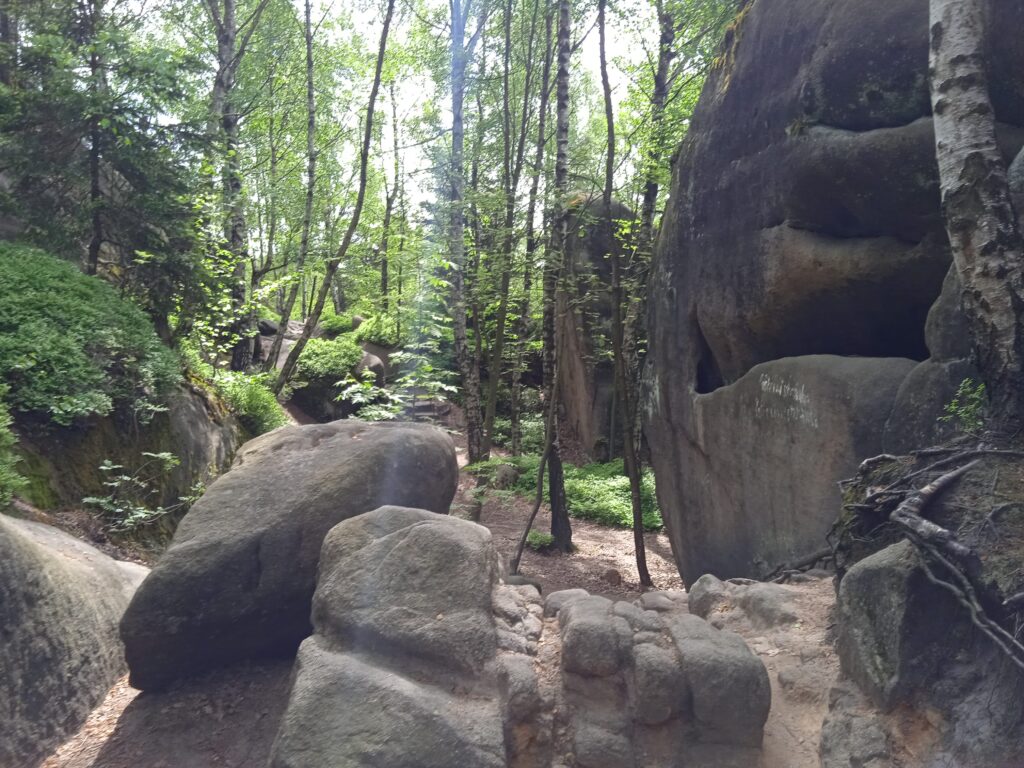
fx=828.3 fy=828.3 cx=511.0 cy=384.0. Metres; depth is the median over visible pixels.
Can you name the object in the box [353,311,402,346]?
shrub
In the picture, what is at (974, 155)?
birch tree
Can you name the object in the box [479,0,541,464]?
tree
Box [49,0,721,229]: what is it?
sky
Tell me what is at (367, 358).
rock
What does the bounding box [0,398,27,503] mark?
shrub
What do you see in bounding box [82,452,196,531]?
shrub
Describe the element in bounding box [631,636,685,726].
rock
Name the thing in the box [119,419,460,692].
boulder
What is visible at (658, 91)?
tree
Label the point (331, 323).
shrub
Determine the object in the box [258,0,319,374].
tree
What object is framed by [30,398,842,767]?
dirt path
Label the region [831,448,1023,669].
tree root
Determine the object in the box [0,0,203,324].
conifer tree
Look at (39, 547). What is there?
boulder
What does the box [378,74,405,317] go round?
tree
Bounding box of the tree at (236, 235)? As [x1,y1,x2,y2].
[208,0,256,375]
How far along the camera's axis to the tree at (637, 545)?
8.32 m
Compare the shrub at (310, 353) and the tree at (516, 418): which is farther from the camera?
the shrub at (310, 353)
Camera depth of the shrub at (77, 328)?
6.88 m
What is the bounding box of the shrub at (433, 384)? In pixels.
[370,305,458,420]
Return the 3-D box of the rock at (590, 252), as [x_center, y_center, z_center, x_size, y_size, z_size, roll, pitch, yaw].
[1.829,-0.767,16.391,1.996,5.883,2.840,0,2,0]
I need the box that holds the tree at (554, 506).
[539,0,574,544]
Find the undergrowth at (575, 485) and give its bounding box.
[474,454,658,531]
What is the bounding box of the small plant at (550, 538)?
[524,529,554,551]
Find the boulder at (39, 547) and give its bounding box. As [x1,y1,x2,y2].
[0,511,150,767]
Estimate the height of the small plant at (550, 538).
0.270 m
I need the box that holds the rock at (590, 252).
[560,193,636,465]
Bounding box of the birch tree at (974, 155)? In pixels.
[928,0,1023,432]
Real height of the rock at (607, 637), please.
0.292 m
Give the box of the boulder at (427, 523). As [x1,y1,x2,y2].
[268,505,510,767]
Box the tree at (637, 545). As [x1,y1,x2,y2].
[597,0,648,584]
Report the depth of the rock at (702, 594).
4.93 m
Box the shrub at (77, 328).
[0,243,184,426]
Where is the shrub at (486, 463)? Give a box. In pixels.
[461,457,518,508]
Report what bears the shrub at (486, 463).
on the dirt path at (654, 556)
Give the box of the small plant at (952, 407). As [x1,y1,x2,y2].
[940,377,987,434]
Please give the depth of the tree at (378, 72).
14.33 m
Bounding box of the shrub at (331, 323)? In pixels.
[317,309,355,335]
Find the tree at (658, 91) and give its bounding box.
[626,0,674,423]
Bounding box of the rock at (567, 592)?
[543,588,591,616]
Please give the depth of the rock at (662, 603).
5.16 m
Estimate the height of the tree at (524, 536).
3.087 m
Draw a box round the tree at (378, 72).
[272,0,396,398]
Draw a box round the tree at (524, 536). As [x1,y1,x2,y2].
[512,349,561,567]
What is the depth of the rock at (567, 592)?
4.86 m
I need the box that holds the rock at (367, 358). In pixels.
[353,351,384,383]
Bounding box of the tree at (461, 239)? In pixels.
[446,0,483,463]
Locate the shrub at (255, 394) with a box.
[212,369,286,435]
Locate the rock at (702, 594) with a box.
[686,574,727,619]
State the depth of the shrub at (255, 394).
10.90 m
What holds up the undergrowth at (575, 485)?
on the dirt path at (654, 556)
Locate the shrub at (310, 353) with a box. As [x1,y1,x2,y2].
[292,336,364,383]
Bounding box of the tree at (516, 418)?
[509,2,554,450]
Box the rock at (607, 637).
[558,600,631,677]
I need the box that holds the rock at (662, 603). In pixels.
[639,590,682,612]
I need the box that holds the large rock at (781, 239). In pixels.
[641,0,1023,589]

◆ ◆ ◆ ◆ ◆

Produce an exact copy of each line from the one holding "Bounding box of the tree at (516, 418)?" through the last line of the records, both included, and nothing more.

Response to this task →
Bounding box of the tree at (516, 418)?
[509,2,554,450]
Box the rock at (607, 637).
[558,600,631,677]
I need the box that holds the rock at (662, 603). In pixels.
[639,590,682,612]
I need the box that holds the large rock at (781, 239). In pixels.
[641,0,1023,589]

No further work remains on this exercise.